Schmerz verbindet

Rosa Rodero Palacios tat die Aufmerksamkeit sichtlich gut. Die 57jährige ist die Witwe eines 1993 von der ETA erschossenen Offiziers der baskischen Polizei Ertzaintza. Zur Gedenkfeier am 22. November anlässlich des 20. Todestags ihres Mannes hatte sie auch Angehörige von Opfern der staatlichen Repression gegen die bewaffnete baskische Untergrundorganisation eingeladen. Die Hommage an ihren Mann sei »offen für alle Opfer, nicht nur die der ETA, und für alle politischen Richtungen«. Damit brach Rosa Rodero explizit mit dem spanisch-nationalen Diskurs der dominierenden »Vereinigung der Opfer des Terrorismus« (AVT). In den ersten Jahrzehnten hatten die Anschläge der ETA zwei zentrale Gruppen des spanischen Nationalismus zum Ziel, höherrangige Militärangehörige und die paramilitärische Guardia Civil, deren Wahlspruch lautet: »Alles für das Vaterland«. Die Familienangehörigen dieser Opfer geben in der AVT den Ton an. Rodero sah sich als Baskin nie von der AVT vertreten und wollte in ihrer Trauer nicht vom spanischen Staat vereinnahmt werden.
So lud sie als Symbol der Versöhnung auch zwei verurteilte ehemalige Etarras, Mitglieder der ETA, zur Gedenkfeier: Carmen Gisasola und Andoni Alza Hernández, seit über zwei Jahrzehnten inhaftiert, haben sich von der ETA losgesagt und bereuen öffentlich ihre Taten. Für ihre Distanzierung von der ETA haben sie von der Gefängnisverwaltung Freigängerstatus erhalten, so konnten sie teilnehmen. Von Kameras und Mikrophonen umringt, ging Gisasola auf Rodero zu, sie umarmten sich und sprachen miteinander. Eine symbolische Geste der Aussöhnung von beiden Seiten. Rodero öffnete sich auch gegenüber den Opfern der anderen Seite, saß mit Edurne Brouard auf einem Podium. Ihr Vater, Santi Brouard, war einer der Vorsitzenden der Partei Herri Batasuna, die 2003 wegen angeblicher Unterstützung der ETA in Spanien verboten wurde. Santi Brouard wurde am 20. November 1984 in seiner Kinderarztpraxis von Angehörigen der Antiterroristischen Befreiungsgruppen (GAL) erschossen.

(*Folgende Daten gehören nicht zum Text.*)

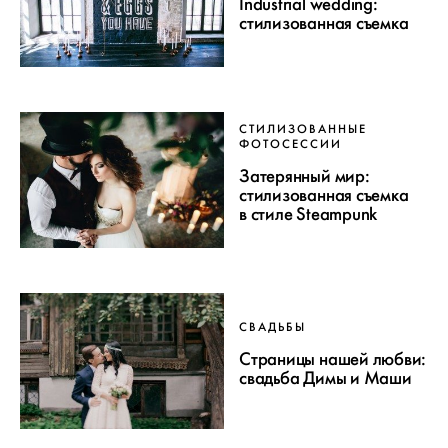
Industrial wedding:
стилизованная съемка
СТИЛИЗОВАННЫЕ
ФОТОСЕССИИ
Затерянный мир:
стилизованная съемка
в стиле Steampunk
СВАДЬБЫ
Страницы нашей любви:
свадьба Димы и Маши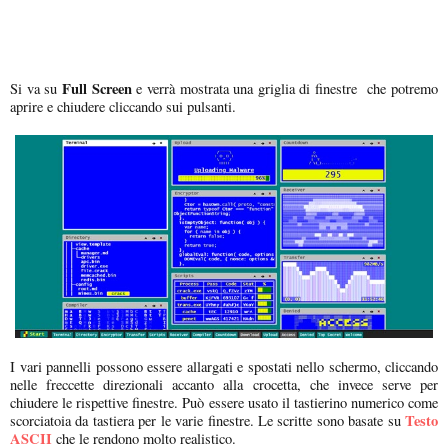
Full Screen
Si va su
e verrà mostrata una griglia di finestre che potremo
aprire e chiudere cliccando sui pulsanti.
I vari pannelli possono essere allargati e spostati nello schermo, cliccando
nelle freccette direzionali accanto alla crocetta, che invece serve per
chiudere le rispettive finestre. Può essere usato il tastierino numerico come
Testo
scorciatoia da tastiera per le varie finestre. Le scritte sono basate su
ASCII
che le rendono molto realistico.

Die GAL waren eine klandestine, aber aus staatlichen Mitteln finanzierte Truppe. »Wenn du mit anderen Opfern zusammen bist und ihren Schmerz siehst, erkennst du, dass im Laufe der Zeit der Schmerz der gleiche ist«, sagte Rodero. Die spanisch-konservative Volkspartei und die AVT, die weiterhin Etarras und deren Angehörige als Feinde betrachten, blieben der Gedenkfeier fern.